Хотя Римский был остроумен и обладал живым чувством юмора, хотя он и выработал свой собственный литературный стиль, его литературный вкус был ограниченным в худшем смысле этого слова. Либретто его опер, 8а исключением «Снегурочки» (Островского) и «Моцарта и Сальери» Пушкина, запутанны и плохи. Однажды я обратил внимание на какой-то анахронизм в одном из них: «Но, дорогой маэстро, неужели вы в самом деле считаете, что подобное выражение существовало в пятнадцатом веке?» «Оно в ходу сейчас, и это все, о чем надо заботиться», — был ответ. Римский не мог думать о Чайковском иначе, как о «сопернике»: Чайковский имел в Германии больший вес, чем Римский, который завидовал этому (мне кажется, что Чайковский отдаленно повлиял на Малера; послушайте музыку четвертой части Первой симфонии Малера ц. 16–21, и пятую часть Второй симфонии начиная с ц. 21). Римский не уставал повторять, что «музыка Чайковского свидетельствует об отвратительном вкусе». Тем не менее, Римский с гордостью выставил в своем кабинете большую серебряную корону, поднесенную ему Чайковским на первом исполнении Испанского каприччио. Чайковский присутствовал на генеральной репетиции и был настолько восхищен блеском музыки, что на следующий день преподнес Римскому этот знак своего уважения.

Римский был англоманом. Он выучил английский язык во время отбывания им воинской повинности в качестве офицера флота; не могу сказать, насколько хорошо он владел этим языком, но английскую речь я впервые услышал из его уст. Он часто делал замечания в сторону по-английски. Как-то раз, когда один молодой композитор пришел показать ему свою партитуру, но от волнения забыл ее в дрожках. Римский посочувствовал ему по-русски, но прошептал мне по английски: «Да будет благословенно небо!»

Римский не упоминает обо мне в своей автобиографии, потому что не хотел отмечать меня знаком особого внимания; у него было много учеников, и он всегда избегал оказывать кому-нибудь предпочтение. Мой брат Гурий упоминается там, поскольку он пел в кантате, сочиненной мной для Римского и исполненной у него на дому. После этого события Римский написал моей матери прелестное письмо, в котором давал высокую оценку нашим талантам.

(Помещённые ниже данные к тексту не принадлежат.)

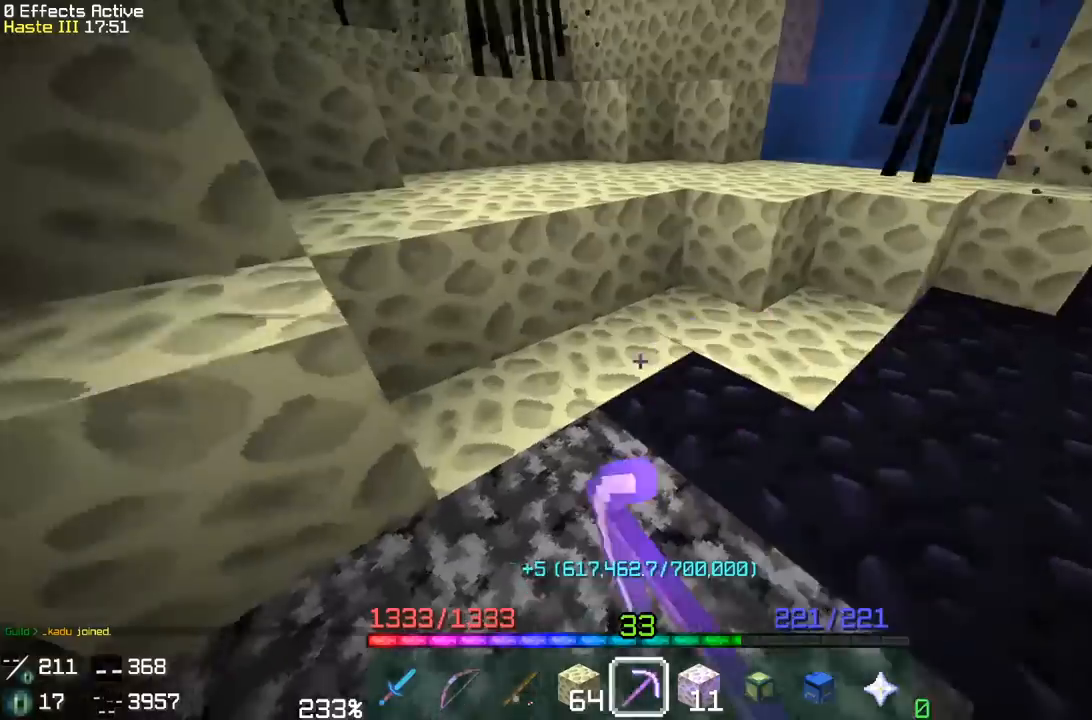
{"keys": [], "mouse": ["left"], "events": [[17, "a", "down"], [150, "a", "up"], [150, "w", "up"]]}
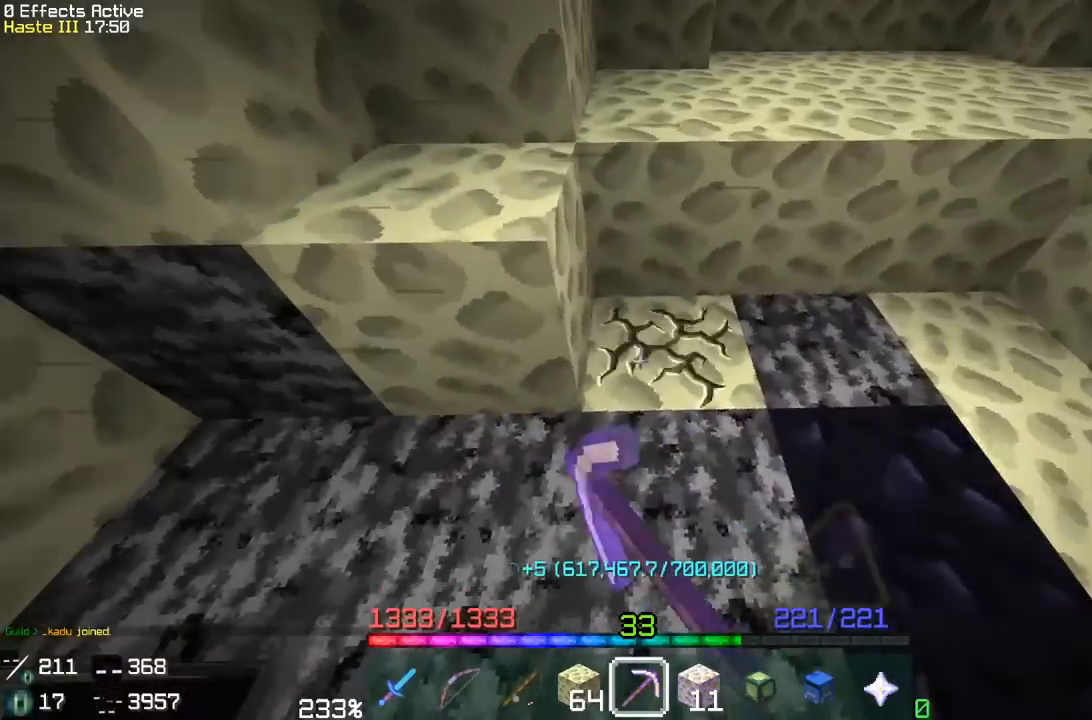
{"keys": ["d"], "mouse": ["left"], "events": [[217, "w", "down"], [400, "w", "up"], [500, "d", "down"]]}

Римский присутствовал вместе со мной на премьерах двух моих сочинений. Первое из них — Симфония Ми-бемоль мажор — посвящено ему (рукопись все еще находится в руках его семьи). Она исполнялась в Санкт-Петербурге 27 апреля 1907 г.; я помню дату, так как мой дядя Елачич преподнес мне в честь этого события медаль. Римский сидел рядом со мной и время от времени делал критические замечания: «Это слишком тяжело; будьте осторожнее с применением тромбонов в среднем регистре». Поскольку концерт давался днем, и билеты были бесплатными, я не могу утверждать, что аплодисменты означали успех. Единственным плохим знамением был Глазунов, который подошел ко мне со словами: «Очень мило, очень мило». Симфония шла под управлением императорского капельмейстера Варлиха, дирижировавшего в генеральском мундире. Однако моя вторая премьера, «Фавн и пастушка», прошедшая в том же году в одном из беляевских русских симфонических концертов под управлением Феликса Блуменфельда, должно быть, раздражающим образом подействовала на консерватизм Римского, что теперь может показаться невероятным. Первую песню он нашел «странной», а применение целотонной гаммы подозрительно «дебюссистским». «Видите лиу— сказал он мне по окончании, — я прослушал это, но если бы мне пришлось через полчаса прослушать это заново, я должен был бы снова сделать то же усилие, чтобы приспособиться». К тому времени собственный «модернизм» Римского базировался на немногих шатких энгармонизмах.

«Погребальная песнь» для духовых инструментов, написанная мной в память Римского-Корсакова, была исполнена в Санкт- Петербурге под управлением Блуменфельда вскоре после смерти Римского. Я вспоминаю эту вещь как лучшее из моих сочинений до «Жар-птицы» и наиболее передовое по использованию хроматической гармонии. Оркестровые партии должны были сохраниться в одной из музыкальных библиотек Санкт-Петербурга; мне хотелось бы, чтобы кто-нибудь в Ленинграде поискал их; мне было бы любопытно посмотреть на музыку, сочиненную непосредственно перед «Жар-птицей». Увы, единственной данью, которую я с того времени отдал Римскому, было дирижирование его симфонической поэмой «Садко» (не оперой; эта симфоническая поэма интереснее оперы), единственной из его вещей, которую я считал достойной возрождения.